• **What to do**: Every line of the data that contains the string "begin" must be copied.

==== Input ====

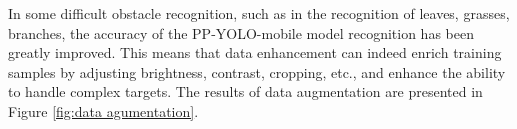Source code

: \documentclass[sensors,article,submit,moreauthors,pdftex]{Definitions/mdpi}
\begin{document}
\begin{paracol}{2}
In some difficult obstacle recognition, such as in the recognition of leaves, grasses, branches, the accuracy of the PP-YOLO-mobile model recognition has been greatly improved. This means that data enhancement can indeed enrich training samples by adjusting brightness, contrast, cropping, etc., and enhance the ability to handle complex targets. The results of data augmentation are presented in Figure \ref{fig:data agumentation}. 

\begin{figure}[H]
\centering
{}
\quad
{}
\quad
{}
\quad
{}
\quad
{}
\end{figure}
\end{paracol}
\end{document}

====

• **Answer space**:
\begin{document}
\begin{paracol}{2}
\begin{figure}[H]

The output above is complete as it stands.